Or, on a more practical level, is maturity doing the dishes, calling the plumber, paying the bills, and so on?
Yes. Is that boring? Certainly. There's so much stuff, vastly more exciting, that you could be doing. But until we develop a solution to automate these boring, mundane tasks, you're doing them first as a trade-off to get out from under your parents' roof and earn new liberties for yourself, later, hopefully, to help your relationship run smoothly, then finally, perhaps you do them so that your children don't have to worry about cooking, or cleaning, or stuff like that, and they can instead play, or learn, or otherwise develop.
So do you have to? No, you can stay in your parents' basement, or find a partner to mooch off of for the rest of your life, but that does not come freely, and you may find it has far more expensive trade-offs then learning to be responsible for yourself.
Finally, do you have to become boring?
Not really, no, but none of the things actually force you to be boring. You can be mature and responsible, while at the same time nurturing a wonderfully playful and creative attitude to life, while holding a boundless curiosity towards the world.
Do practical gags, tell jokes, make voices, invent stories, run a ruse, run in the rain, remember to play and climb a tree. Keep light and hang loose. Meet your life with curiosity, and you're guaranteed not to become "boring".
Also, mind how you go. Looking back, it seems to me my definition of "fun" has changed dramatically from what it was when I was 20, and then again from what it was when I was 6. I consider myself quite a fun person, despite these changes.
I wrote this as a response to the Ladies of Hive question of the week,
When we hear the phrase: "Aging is an obligation, maturing is a choice," do you agree? Do you think aging is an obligation? Do you think maturing is optional?

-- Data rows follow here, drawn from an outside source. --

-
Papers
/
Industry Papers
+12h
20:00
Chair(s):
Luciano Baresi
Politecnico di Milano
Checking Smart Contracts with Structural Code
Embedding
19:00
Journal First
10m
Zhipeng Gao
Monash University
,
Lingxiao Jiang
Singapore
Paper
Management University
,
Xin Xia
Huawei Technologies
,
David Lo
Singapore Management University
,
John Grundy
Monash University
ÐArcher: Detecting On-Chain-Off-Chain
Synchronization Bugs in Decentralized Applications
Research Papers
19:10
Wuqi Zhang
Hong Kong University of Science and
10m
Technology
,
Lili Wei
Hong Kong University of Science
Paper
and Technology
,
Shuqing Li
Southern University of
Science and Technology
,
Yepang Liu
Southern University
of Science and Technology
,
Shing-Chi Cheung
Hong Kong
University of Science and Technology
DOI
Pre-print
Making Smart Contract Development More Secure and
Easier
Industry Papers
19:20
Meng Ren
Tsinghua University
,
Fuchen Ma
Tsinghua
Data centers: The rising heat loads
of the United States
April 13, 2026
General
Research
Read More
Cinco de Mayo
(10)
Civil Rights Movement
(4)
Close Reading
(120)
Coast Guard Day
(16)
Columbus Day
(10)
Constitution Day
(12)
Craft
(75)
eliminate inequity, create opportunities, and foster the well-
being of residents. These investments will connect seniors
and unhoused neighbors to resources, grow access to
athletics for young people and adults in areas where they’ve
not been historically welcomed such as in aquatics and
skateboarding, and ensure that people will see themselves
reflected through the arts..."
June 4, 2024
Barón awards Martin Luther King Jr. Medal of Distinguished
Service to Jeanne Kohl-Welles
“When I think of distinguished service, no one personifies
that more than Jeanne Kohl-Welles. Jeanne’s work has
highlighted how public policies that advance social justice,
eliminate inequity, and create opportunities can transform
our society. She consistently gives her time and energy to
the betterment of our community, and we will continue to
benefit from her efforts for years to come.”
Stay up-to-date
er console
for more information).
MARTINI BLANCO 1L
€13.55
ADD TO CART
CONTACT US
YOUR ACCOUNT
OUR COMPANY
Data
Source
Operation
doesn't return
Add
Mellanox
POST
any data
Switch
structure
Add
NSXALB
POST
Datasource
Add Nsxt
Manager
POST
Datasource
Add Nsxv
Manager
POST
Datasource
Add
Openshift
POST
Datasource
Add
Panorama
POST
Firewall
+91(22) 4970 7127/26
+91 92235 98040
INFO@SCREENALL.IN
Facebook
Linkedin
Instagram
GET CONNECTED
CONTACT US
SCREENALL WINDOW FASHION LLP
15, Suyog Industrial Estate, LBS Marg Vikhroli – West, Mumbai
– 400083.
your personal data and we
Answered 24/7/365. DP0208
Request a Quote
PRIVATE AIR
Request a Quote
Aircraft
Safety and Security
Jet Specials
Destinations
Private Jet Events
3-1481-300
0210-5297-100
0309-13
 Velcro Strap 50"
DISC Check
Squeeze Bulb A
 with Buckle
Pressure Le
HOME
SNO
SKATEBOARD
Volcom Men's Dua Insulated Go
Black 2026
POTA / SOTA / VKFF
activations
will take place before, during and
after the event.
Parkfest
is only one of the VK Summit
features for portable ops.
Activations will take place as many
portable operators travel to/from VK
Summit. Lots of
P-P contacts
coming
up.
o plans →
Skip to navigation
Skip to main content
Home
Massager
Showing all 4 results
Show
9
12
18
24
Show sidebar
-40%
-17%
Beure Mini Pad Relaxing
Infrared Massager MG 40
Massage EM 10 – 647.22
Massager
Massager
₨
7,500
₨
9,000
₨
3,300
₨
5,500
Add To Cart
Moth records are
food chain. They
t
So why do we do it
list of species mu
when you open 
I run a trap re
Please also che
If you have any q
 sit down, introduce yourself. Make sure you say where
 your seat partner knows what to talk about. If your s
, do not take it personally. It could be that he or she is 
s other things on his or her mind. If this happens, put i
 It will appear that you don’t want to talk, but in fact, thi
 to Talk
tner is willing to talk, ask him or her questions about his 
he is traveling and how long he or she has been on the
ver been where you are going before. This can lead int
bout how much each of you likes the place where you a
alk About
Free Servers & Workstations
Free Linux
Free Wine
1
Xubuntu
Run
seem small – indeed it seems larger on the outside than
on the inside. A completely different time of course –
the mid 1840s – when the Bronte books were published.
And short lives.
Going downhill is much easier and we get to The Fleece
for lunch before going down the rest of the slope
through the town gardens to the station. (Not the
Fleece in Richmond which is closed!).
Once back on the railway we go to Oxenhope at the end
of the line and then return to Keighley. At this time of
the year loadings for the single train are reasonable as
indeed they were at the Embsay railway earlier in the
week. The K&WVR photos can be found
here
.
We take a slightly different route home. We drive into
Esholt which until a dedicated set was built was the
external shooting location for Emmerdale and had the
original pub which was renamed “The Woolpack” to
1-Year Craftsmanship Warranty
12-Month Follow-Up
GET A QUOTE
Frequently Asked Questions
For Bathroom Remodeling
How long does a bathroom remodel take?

Most things in life are ultimately optional. But in my opinion, there's nothing sadder than being 50, acting as though you were still 21. Obviously, keep the playfulness, keep the curiosity and openness to the world, but also adapt to the way life unfolds. After all, if you're going out every night clubbing, getting wasted, and hooking up with transitory one-night-stands, chances are the 20-something-year-olds in those clubs aren't gonna think you're "fun", they're gonna think there's something kinda off. Because despite our fear of growing up, part of us expects maturity to be inevitable.